Professor Felicia Kornbluh’s A Woman's Life is Human Life: My Mother, Our Neighbor, and the Journey from Reproductive Rights to Reproductive Justice (Grove) offers a new history of reproductive rights movements. A Woman’s Life is the first in-depth study of a campaign that decriminalized abortion in an individual state. The book alsoshows that sterilization abuse limited reproductive rights as much as criminal abortion laws limited them; Kornbluh is among the first to historicize the movement against sterilization abuse and its growth into demands for Reproductive Justice. 

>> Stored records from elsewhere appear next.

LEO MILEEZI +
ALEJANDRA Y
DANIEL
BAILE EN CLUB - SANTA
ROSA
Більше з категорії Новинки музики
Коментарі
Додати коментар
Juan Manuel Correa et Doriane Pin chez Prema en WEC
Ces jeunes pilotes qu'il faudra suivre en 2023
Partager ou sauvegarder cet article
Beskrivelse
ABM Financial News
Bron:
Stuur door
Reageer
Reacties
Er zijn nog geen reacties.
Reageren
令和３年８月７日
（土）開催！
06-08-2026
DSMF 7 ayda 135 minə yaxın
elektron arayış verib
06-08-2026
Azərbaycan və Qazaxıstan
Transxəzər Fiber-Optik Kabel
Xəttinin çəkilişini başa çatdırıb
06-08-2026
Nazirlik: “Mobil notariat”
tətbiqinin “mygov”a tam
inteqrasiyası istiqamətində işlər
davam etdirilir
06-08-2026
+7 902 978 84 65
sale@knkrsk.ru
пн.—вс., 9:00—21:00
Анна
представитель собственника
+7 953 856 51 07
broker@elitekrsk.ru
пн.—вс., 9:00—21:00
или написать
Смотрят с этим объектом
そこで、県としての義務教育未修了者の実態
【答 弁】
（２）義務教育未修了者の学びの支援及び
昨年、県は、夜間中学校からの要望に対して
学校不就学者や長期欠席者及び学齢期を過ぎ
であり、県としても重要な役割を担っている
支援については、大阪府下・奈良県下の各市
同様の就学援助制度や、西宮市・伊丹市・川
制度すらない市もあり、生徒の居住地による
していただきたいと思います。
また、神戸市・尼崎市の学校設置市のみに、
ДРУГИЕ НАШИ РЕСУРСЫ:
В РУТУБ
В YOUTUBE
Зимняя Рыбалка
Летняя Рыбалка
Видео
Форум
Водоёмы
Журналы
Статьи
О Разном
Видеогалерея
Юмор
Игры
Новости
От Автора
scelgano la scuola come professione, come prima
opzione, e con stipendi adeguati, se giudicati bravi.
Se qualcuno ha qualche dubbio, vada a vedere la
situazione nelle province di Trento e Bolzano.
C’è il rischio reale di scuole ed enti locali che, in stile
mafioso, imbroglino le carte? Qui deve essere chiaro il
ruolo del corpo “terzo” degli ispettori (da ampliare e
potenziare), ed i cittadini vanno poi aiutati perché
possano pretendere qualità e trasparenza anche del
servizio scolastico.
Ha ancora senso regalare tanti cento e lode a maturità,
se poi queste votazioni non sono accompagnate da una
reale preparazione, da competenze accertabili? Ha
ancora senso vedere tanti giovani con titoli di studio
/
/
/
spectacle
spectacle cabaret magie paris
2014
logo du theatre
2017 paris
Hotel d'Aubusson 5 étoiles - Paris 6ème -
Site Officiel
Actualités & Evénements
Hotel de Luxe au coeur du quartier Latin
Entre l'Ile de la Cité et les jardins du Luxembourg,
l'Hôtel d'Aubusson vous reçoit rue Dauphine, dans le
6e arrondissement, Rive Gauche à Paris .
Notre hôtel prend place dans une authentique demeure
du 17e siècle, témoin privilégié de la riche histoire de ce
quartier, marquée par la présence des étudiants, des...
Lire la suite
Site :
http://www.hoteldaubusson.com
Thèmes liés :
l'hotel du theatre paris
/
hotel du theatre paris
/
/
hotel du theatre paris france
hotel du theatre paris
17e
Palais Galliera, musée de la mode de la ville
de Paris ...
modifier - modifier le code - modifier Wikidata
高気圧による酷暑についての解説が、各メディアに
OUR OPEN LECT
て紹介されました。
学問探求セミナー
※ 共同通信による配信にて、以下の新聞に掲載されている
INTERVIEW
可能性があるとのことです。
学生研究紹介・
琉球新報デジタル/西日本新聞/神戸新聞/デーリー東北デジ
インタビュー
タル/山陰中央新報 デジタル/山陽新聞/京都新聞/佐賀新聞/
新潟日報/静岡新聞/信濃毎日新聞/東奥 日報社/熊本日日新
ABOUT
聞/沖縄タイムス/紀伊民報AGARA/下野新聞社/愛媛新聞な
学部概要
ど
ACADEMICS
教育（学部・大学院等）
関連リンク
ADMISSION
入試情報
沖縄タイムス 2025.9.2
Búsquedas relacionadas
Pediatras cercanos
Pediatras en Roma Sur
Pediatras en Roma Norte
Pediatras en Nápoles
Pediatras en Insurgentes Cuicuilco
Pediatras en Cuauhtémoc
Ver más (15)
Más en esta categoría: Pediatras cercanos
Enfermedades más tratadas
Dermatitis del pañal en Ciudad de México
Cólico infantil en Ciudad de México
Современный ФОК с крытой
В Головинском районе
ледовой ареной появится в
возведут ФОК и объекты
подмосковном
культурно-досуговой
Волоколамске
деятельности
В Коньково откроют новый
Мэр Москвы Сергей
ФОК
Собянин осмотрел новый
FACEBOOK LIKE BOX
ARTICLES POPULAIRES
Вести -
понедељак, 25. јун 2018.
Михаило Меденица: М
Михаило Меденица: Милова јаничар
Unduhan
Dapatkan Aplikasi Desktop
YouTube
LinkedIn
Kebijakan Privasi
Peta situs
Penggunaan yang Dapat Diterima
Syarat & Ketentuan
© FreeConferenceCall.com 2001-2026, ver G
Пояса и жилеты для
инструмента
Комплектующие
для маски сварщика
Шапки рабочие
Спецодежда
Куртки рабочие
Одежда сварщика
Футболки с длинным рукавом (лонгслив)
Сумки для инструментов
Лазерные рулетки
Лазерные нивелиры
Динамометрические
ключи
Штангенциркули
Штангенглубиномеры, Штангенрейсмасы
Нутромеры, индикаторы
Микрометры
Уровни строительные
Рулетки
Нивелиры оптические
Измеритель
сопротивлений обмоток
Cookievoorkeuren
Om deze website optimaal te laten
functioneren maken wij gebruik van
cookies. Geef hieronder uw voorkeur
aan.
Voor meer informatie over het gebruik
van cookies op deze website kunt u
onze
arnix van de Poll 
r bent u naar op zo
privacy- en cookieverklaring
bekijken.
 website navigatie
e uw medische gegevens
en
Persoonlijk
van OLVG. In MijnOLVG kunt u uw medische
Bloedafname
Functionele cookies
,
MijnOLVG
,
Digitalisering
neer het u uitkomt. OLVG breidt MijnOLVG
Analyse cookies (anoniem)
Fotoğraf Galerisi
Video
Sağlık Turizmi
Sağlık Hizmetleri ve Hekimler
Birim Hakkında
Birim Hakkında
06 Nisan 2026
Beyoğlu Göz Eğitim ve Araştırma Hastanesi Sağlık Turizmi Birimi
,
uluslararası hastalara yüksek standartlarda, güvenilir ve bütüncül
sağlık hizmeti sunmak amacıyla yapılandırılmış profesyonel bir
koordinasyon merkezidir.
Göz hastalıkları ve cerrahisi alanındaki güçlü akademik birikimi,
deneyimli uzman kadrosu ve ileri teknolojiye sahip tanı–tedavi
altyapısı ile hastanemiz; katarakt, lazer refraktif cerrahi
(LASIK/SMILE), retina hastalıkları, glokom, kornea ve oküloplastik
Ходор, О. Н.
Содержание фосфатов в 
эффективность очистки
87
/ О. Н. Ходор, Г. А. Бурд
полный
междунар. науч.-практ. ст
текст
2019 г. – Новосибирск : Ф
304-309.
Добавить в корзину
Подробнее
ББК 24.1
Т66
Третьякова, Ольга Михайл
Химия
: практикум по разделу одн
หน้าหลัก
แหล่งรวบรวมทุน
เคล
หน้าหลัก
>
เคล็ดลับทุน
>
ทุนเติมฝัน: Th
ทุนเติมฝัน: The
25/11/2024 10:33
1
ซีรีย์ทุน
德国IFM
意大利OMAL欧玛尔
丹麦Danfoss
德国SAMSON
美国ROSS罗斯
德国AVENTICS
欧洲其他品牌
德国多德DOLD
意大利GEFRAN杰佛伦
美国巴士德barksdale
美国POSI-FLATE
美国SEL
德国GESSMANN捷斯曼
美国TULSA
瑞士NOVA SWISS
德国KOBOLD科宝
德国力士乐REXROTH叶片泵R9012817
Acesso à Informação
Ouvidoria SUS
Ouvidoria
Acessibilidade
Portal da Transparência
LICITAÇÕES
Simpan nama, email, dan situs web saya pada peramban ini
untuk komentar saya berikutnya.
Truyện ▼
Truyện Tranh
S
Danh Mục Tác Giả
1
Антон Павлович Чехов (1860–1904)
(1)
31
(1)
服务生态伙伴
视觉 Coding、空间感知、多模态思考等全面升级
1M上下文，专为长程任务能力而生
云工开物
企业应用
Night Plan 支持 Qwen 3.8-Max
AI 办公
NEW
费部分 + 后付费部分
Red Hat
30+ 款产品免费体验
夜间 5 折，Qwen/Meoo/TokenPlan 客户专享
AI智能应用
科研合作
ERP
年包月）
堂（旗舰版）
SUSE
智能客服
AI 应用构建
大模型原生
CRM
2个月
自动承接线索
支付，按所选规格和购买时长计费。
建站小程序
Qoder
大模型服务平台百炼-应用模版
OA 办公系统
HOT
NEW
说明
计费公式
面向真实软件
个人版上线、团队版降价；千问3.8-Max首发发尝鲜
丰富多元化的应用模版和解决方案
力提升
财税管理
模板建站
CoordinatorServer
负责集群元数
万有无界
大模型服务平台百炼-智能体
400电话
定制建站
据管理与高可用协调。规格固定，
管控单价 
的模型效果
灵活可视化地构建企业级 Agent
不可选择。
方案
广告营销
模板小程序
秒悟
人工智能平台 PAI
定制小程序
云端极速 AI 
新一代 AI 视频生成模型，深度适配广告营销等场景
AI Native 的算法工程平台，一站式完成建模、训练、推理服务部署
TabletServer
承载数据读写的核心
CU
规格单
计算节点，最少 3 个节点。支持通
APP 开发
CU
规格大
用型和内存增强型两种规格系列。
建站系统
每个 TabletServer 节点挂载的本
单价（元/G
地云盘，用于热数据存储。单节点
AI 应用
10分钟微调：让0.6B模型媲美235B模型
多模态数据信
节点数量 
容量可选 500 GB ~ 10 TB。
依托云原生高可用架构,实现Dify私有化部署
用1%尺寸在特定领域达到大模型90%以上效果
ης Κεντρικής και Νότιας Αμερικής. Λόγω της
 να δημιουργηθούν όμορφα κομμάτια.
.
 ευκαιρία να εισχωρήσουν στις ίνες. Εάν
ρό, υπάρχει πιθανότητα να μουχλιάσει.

Felicia Kornbluh is a writer, activist, and teacher who specializes in the histories of feminism, gender, social welfare, and reproductive politics. She is Professor of History and of Gender, Sexuality, and Women’s Studies, and affiliated faculty member in Jewish Studies, at the University of Vermont and author or coauthor of three books. Kornbluh writes for scholarly and popular journals, including The American Prospect, New York Review of Books, Forward, and Washington Post. She is vice president of the board of Planned Parenthood of Vermont Action Fund. 

Kaaryn Gustafson is the Director of the Center on Law, Equality and Race and a professor of law at University of California Irvine. Her research and scholarship is interdisciplinary and explores the role of law in remedying inequality—and in reinforcing inequality. Her research over the last decade focused on the expanding administrative overlap between the welfare and criminal justice systems, as well as the experiences of those individuals and families caught in those systems. Her current research explores the history of law in regulating African American families and in regulating labor among poor people of various ethnic backgrounds.